Provided information
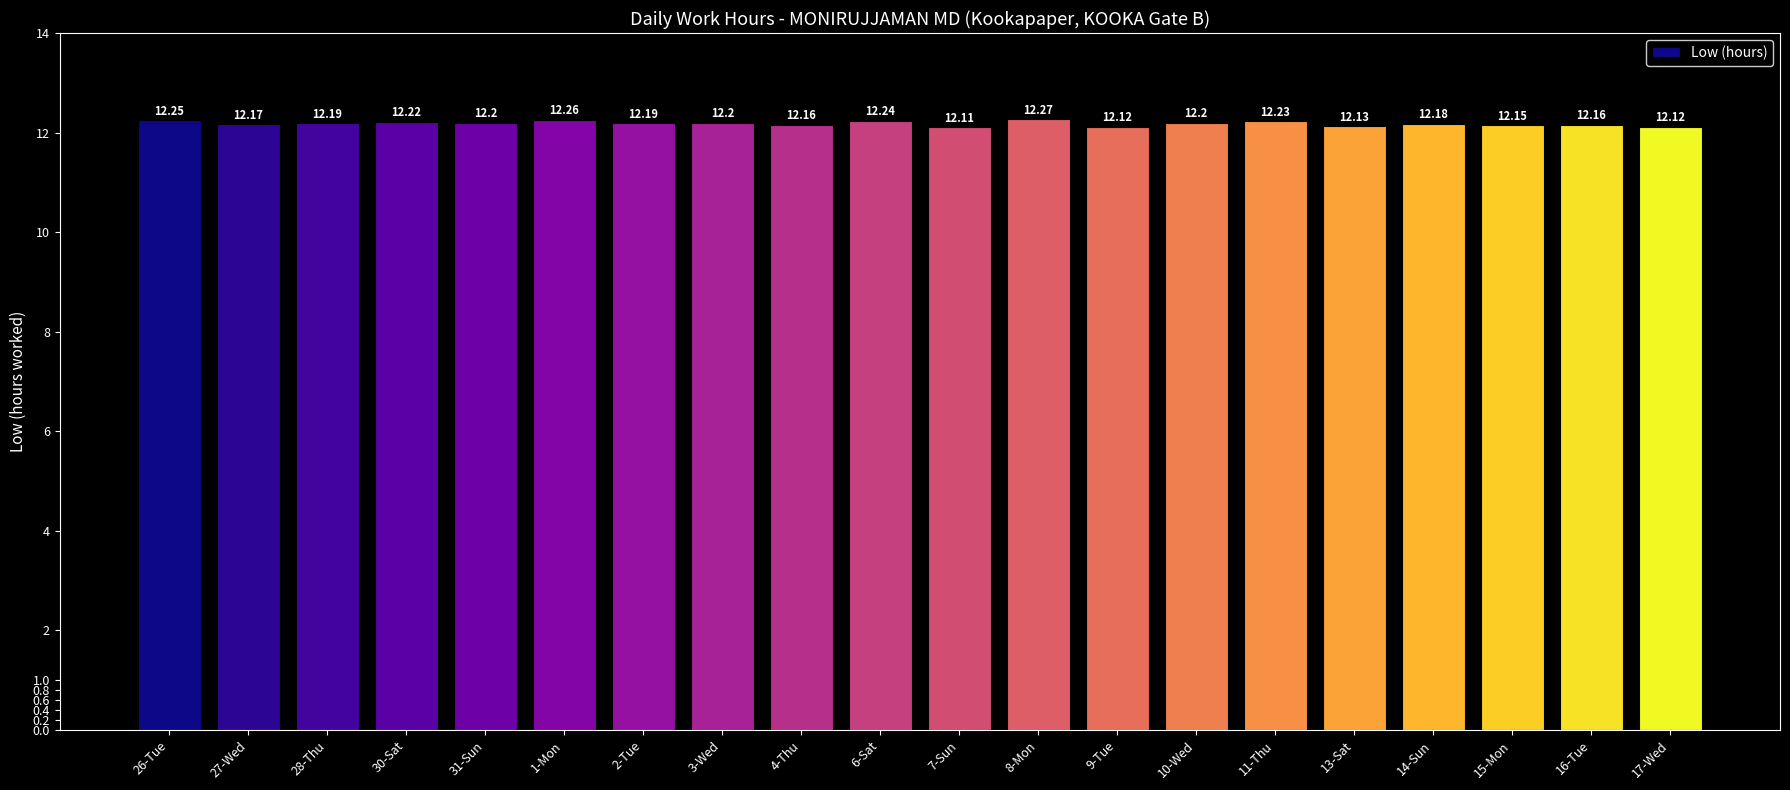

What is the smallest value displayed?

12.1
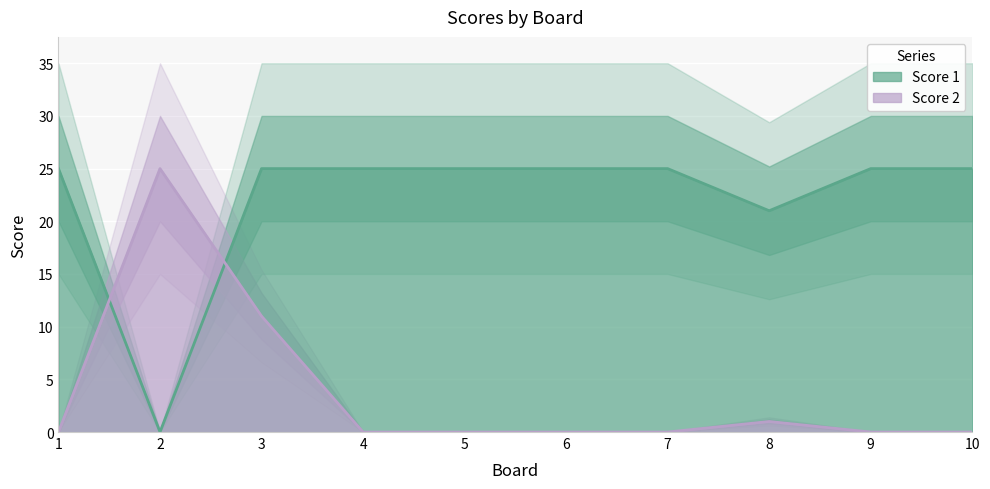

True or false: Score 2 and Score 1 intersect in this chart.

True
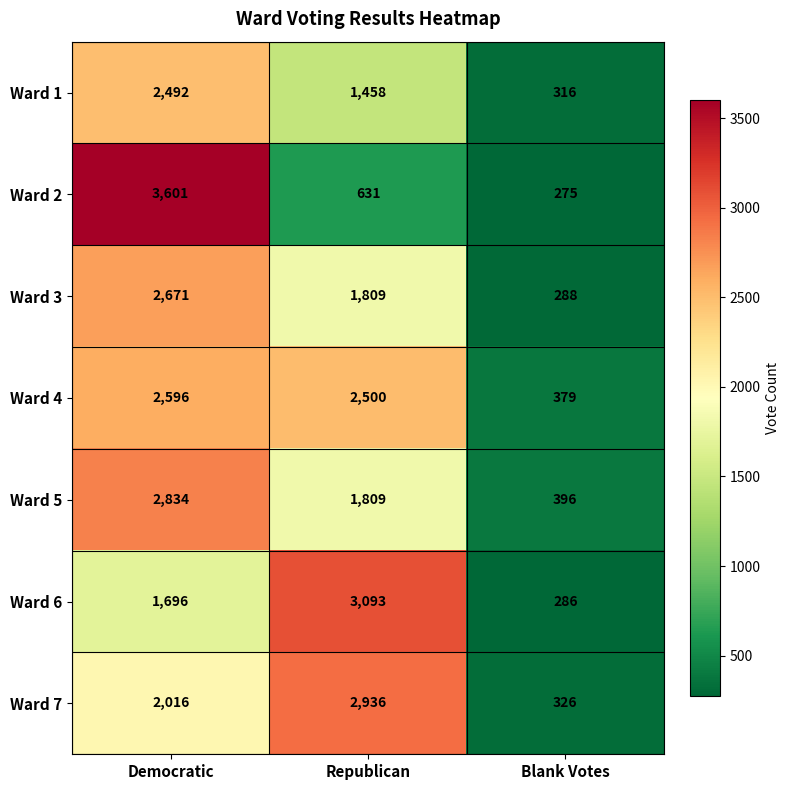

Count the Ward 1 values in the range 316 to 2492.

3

--

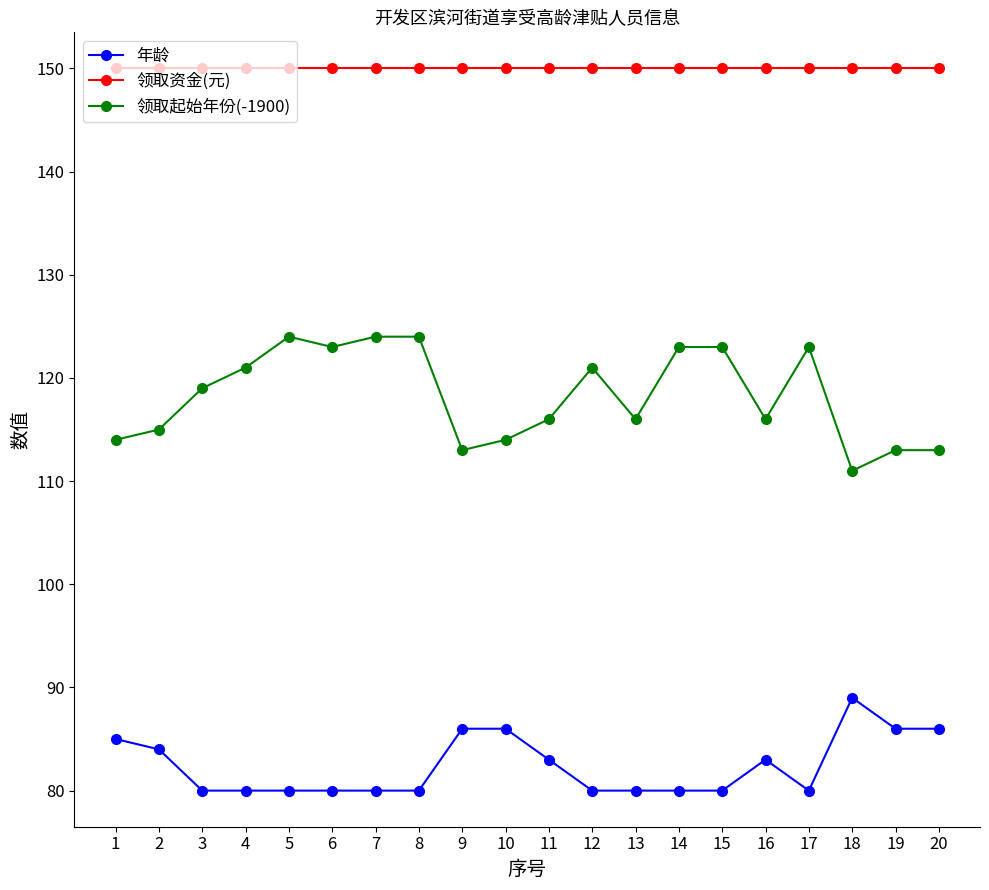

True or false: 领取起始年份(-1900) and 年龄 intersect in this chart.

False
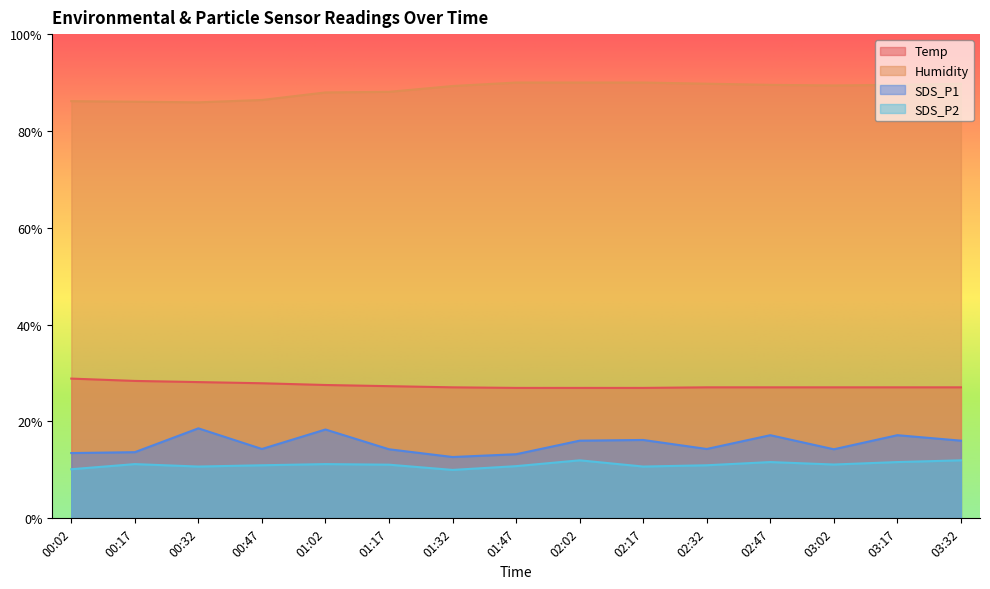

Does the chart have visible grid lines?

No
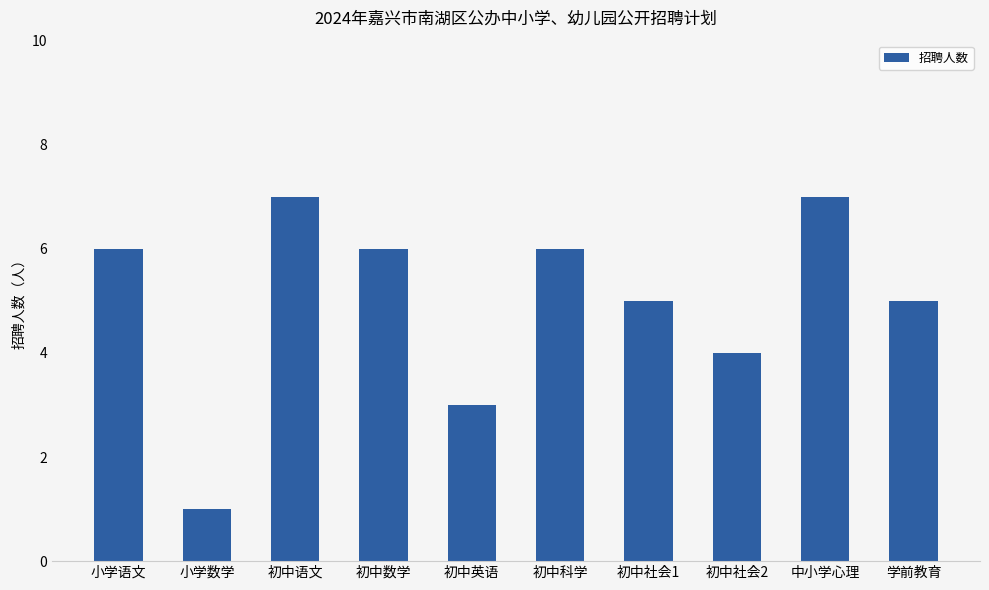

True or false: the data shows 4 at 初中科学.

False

Task description
Which lines in the records contain the word "intersect"? Gather each one and copy it in full.

Response below
True or false: Score 2 and Score 1 intersect in this chart.
True or false: 领取起始年份(-1900) and 年龄 intersect in this chart.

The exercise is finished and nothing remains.